begin Supplied records
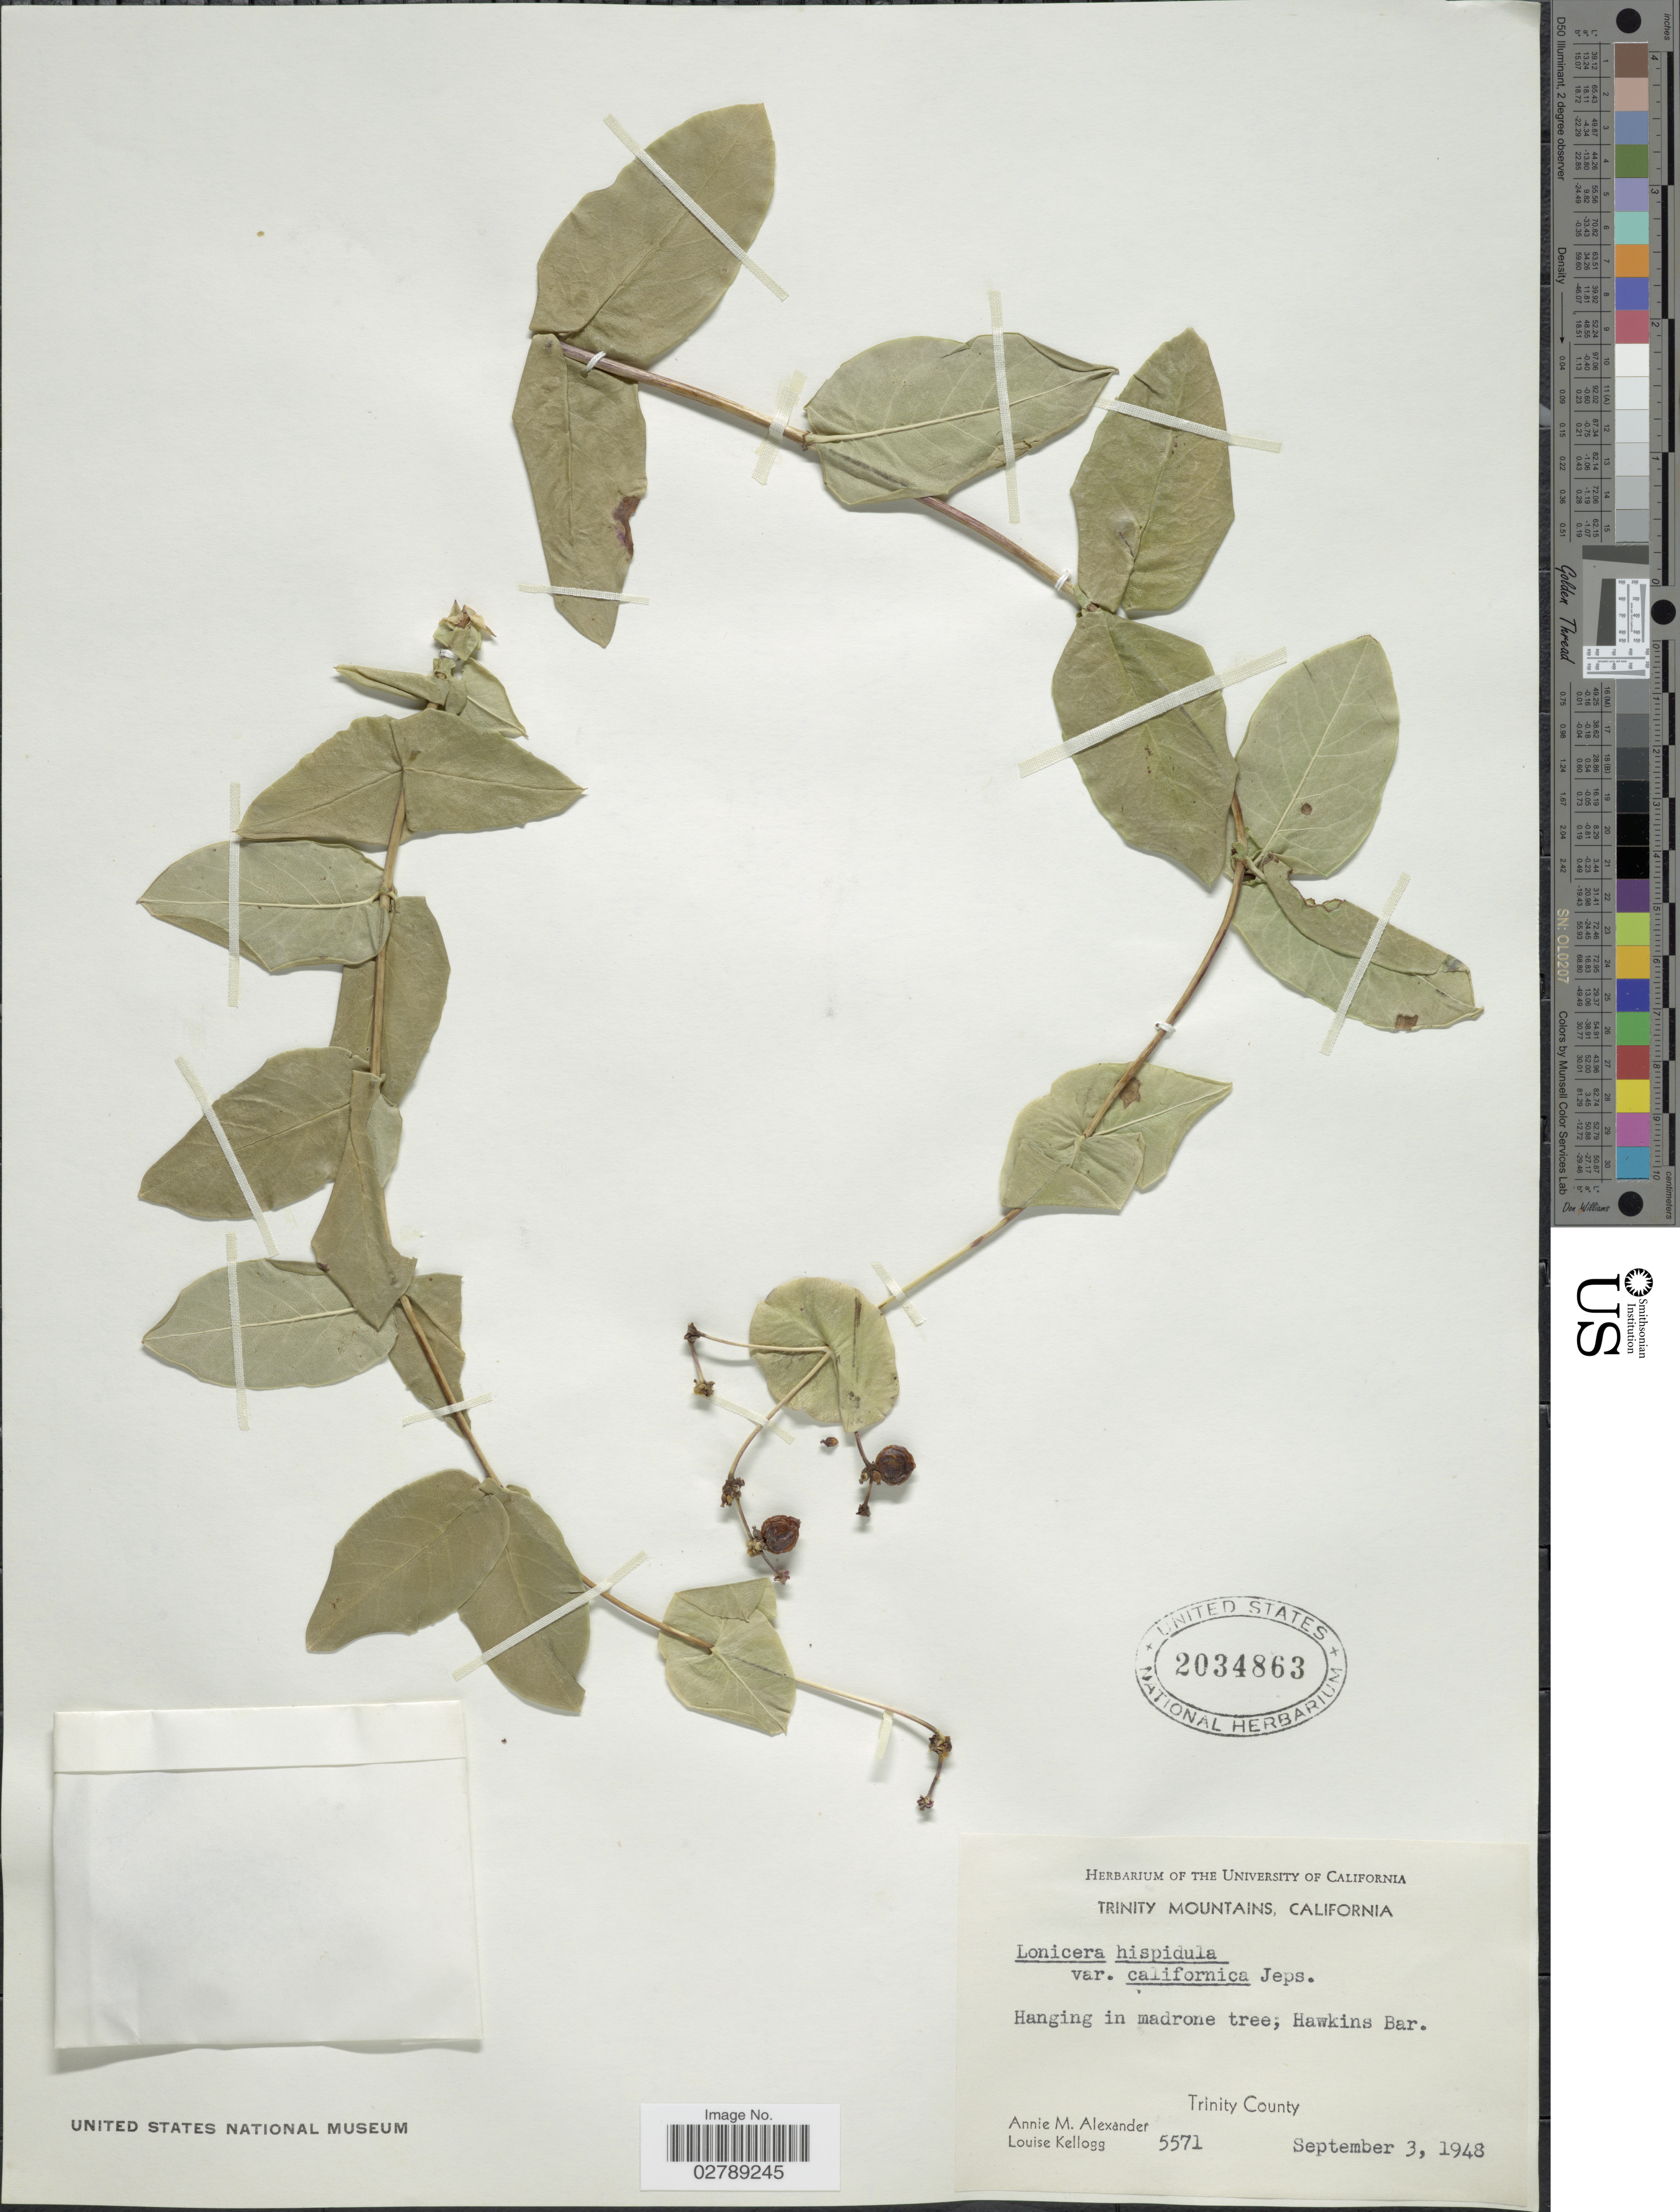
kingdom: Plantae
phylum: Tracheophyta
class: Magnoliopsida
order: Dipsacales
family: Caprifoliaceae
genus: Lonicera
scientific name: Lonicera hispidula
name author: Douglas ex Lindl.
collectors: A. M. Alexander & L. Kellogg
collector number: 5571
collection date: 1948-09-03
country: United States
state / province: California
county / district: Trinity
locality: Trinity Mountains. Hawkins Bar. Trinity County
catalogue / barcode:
end Supplied records
What needs to be done: Output every line of the records as a JSON list of strings, one string per line, omitting blank lines and leaving the pictures out.

The answer:
[
  "kingdom: Plantae",
  "phylum: Tracheophyta",
  "class: Magnoliopsida",
  "order: Dipsacales",
  "family: Caprifoliaceae",
  "genus: Lonicera",
  "scientific name: Lonicera hispidula",
  "name author: Douglas ex Lindl.",
  "collectors: A. M. Alexander & L. Kellogg",
  "collector number: 5571",
  "collection date: 1948-09-03",
  "country: United States",
  "state / province: California",
  "county / district: Trinity",
  "locality: Trinity Mountains. Hawkins Bar. Trinity County",
  "catalogue / barcode:"
]